The solution is simple though. Just split the task into smaller tasks, so they fall within the “comfort zone” of GPT. For example, instead of asking GPT “rewrite the following text to improve the readability: <5 pages of text>”, we could reorganize the prompt as small pieces of “rewrite the following text to improve the readability: <1 page text>”. And finally combine the results. This will likely give us a much better result.
And you may ask, is it really because of the underlying limit of the GPT model? Or is it because of ChatGPT? It was mentioned in previous lessons that ChatGPT is a product built upon GPT and OpenAI adds extra prompts, which potentially tells it not to work that hard. It may seem challenging to determine which one is the case, but there is actually an easy way to figure it out. We can simply invoke the GPT API with the same prompt. If the laziness is from ChatGPT’s system prompts, then because these prompts are not there when we use GPT API, we would expect the laziness will go away. We actually did the experiment and we found out the GPT API still shows laziness. Therefore, we could conclude that the lazy behavior is from the limitation of the underlying GPT model.

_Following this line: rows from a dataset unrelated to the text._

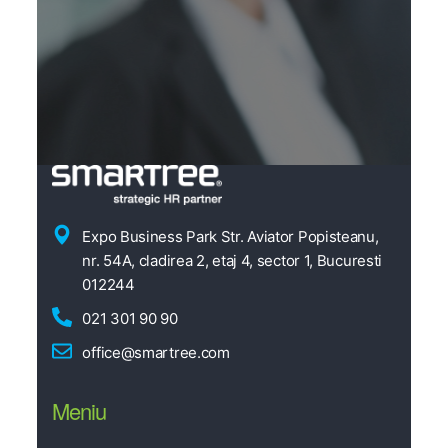
Expo Business Park Str. Aviator Popisteanu,
nr. 54A, cladirea 2, etaj 4, sector 1, Bucuresti
012244
021 301 90 90
office@smartree.com
Meniu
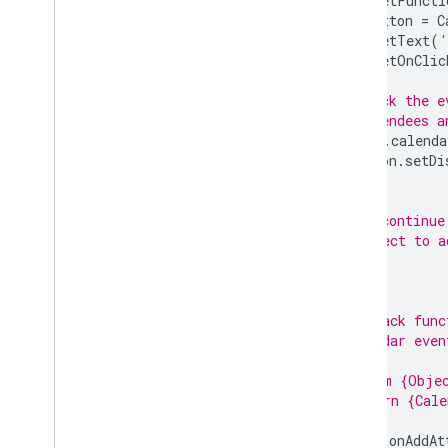
.
setFuncti
Eklentinizi test etme
var
button
=
C
.
setText
(
'
En İyi Uygulamalar
.
setOnClic
Kısıtlamalar
// Check the e
// attendees a
Eklenti yayınlama
if
(
!
e
.
calenda
Genel bakış
button
.
setDi
Yayınlanmış bir eklentiyi güncelleme
}
// ...continue
// object to a
}
/**
 * Callback func
 * Calendar even
 *
 * @param {Objec
 * @return {Cale
 */
function
onAddAt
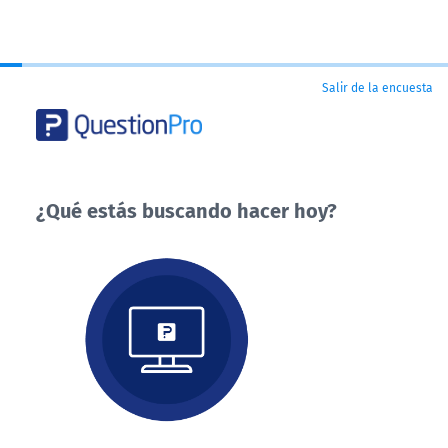
Salir de la encuesta
¿Qué estás buscando hacer hoy?
¿Qué
estás
buscando
hacer
hoy?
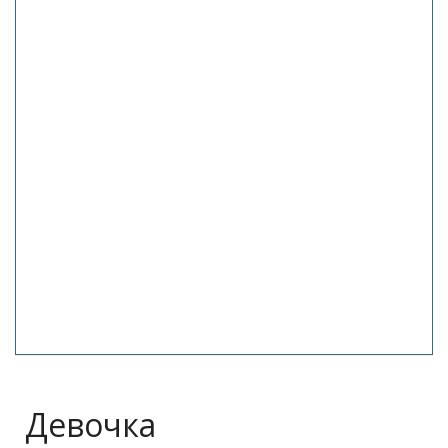
Девочка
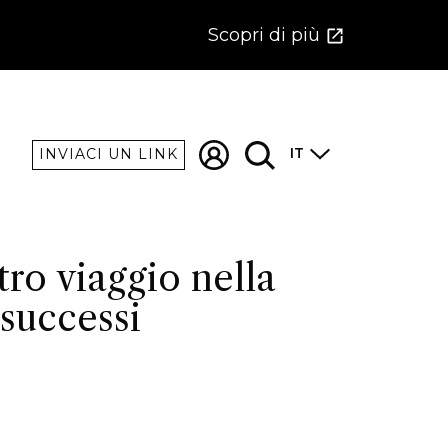
Scopri di più
IT
INVIACI UN LINK
tro viaggio nella
 successi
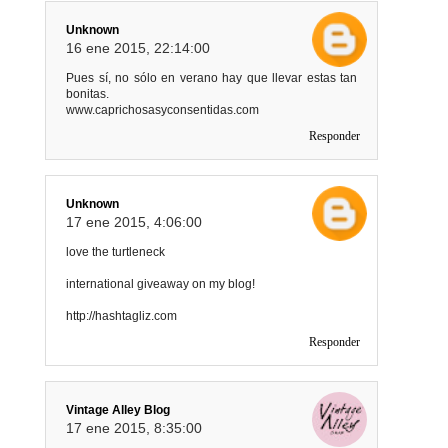
Unknown
16 ene 2015, 22:14:00
Pues sí, no sólo en verano hay que llevar estas tan
bonitas.
www.caprichosasyconsentidas.com
Responder
Unknown
17 ene 2015, 4:06:00
love the turtleneck
international giveaway on my blog!
http://hashtagliz.com
Responder
Vintage Alley Blog
17 ene 2015, 8:35:00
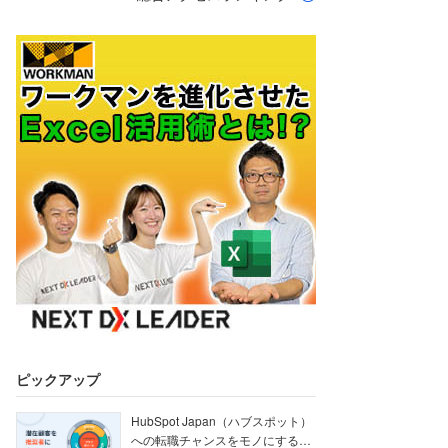
ピックアップ
HubSpot Japan（ハブスポット）
への転職チャンスをモノにする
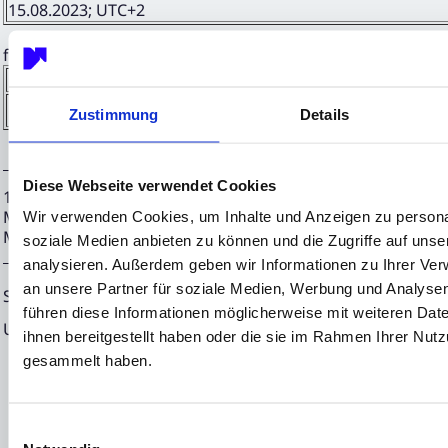
15.08.2023; UTC+2
f) Ort des Geschäfts
Name:
Xetra
MIC:
XETR
Zustimmung
Details
Diese Webseite verwendet Cookies
17.08.2023 CET/CEST Die EQS Distributionsservices umfass
Meldepflichten, Corporate News/Finanznachrichten und Pr
Wir verwenden Cookies, um Inhalte und Anzeigen zu personal
Medienarchiv unter https://eqs-news.com
soziale Medien anbieten zu können und die Zugriffe auf uns
analysieren. Außerdem geben wir Informationen zu Ihrer Ve
an unsere Partner für soziale Medien, Werbung und Analysen
Sprache:
Deutsch
führen diese Informationen möglicherweise mit weiteren Da
Unternehmen:
NEON EQUITY AG
ihnen bereitgestellt haben oder die sie im Rahmen Ihrer Nut
Mörfelder Landstraße 2
gesammelt haben.
60598 Frankfurt
Deutschland
Einwilligungsauswahl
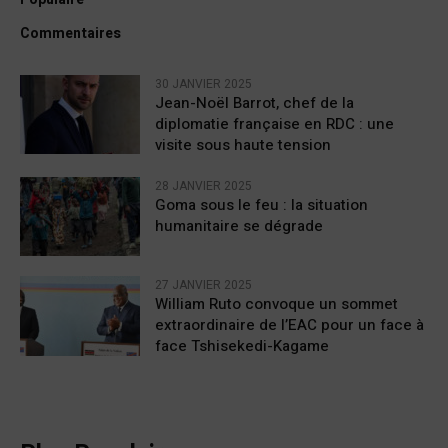
Commentaires
30 JANVIER 2025
Jean-Noël Barrot, chef de la
diplomatie française en RDC : une
visite sous haute tension
28 JANVIER 2025
Goma sous le feu : la situation
humanitaire se dégrade
27 JANVIER 2025
William Ruto convoque un sommet
extraordinaire de l’EAC pour un face à
face Tshisekedi-Kagame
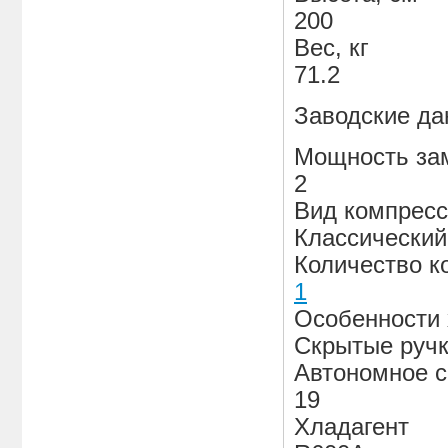
200
Вес, кг
71.2
Заводские д
Мощность зам
2
Вид компрес
Классический
Количество к
1
Особенности 
Скрытые руч
Автономное с
19
Хладагент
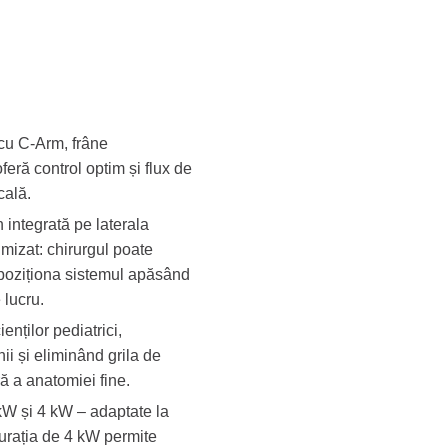
 cu C-Arm, frâne
feră control optim și flux de
cală.
integrată pe laterala
mizat: chirurgul poate
 poziționa sistemul apăsând
 lucru.
nților pediatrici,
ii și eliminând grila de
ă a anatomiei fine.
 kW și 4 kW – adaptate la
gurația de 4 kW permite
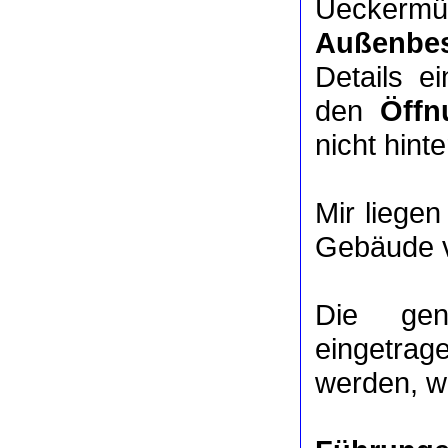
Ueckermü
Außenbes
Details e
den
Öffn
nicht hinte
Mir liege
Gebäude v
Die ge
eingetrag
werden, we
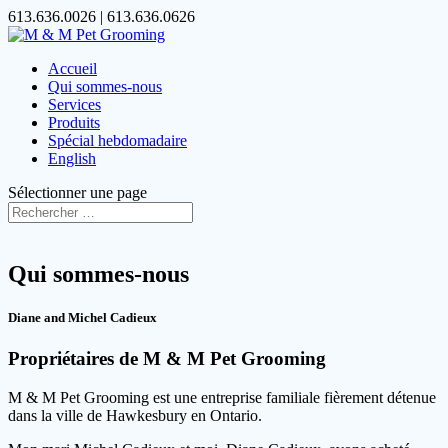
613.636.0026 | 613.636.0626
Accueil
Qui sommes-nous
Services
Produits
Spécial hebdomadaire
English
Sélectionner une page
Qui sommes-nous
Diane and Michel Cadieux
Propriétaires de M & M Pet Grooming
M & M Pet Grooming est une entreprise familiale fièrement détenue
dans la ville de Hawkesbury en Ontario.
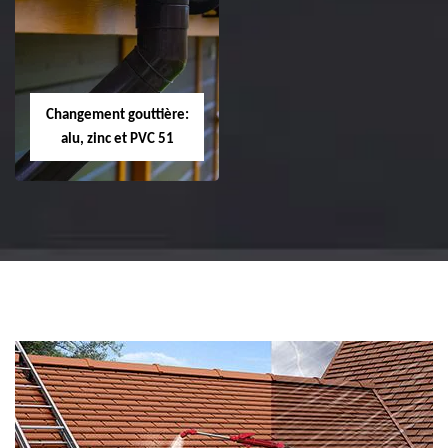
Réparation et
Réparation et
changement de
changement de
tuile de rive 51
faîtière et faîtage
51
Changement gouttière:
alu, zinc et PVC 51
Changement
gouttière: alu, zinc
et PVC 51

It is actually a quite inspiring discussion above. Although we don’t know the answer to the problem itself based on the available information, what we did was we designed some quick experiments to figure it out. As will be shown in the following part, this mindset is very helpful in understanding how GPT works internally and finding a resolution to the problems we face.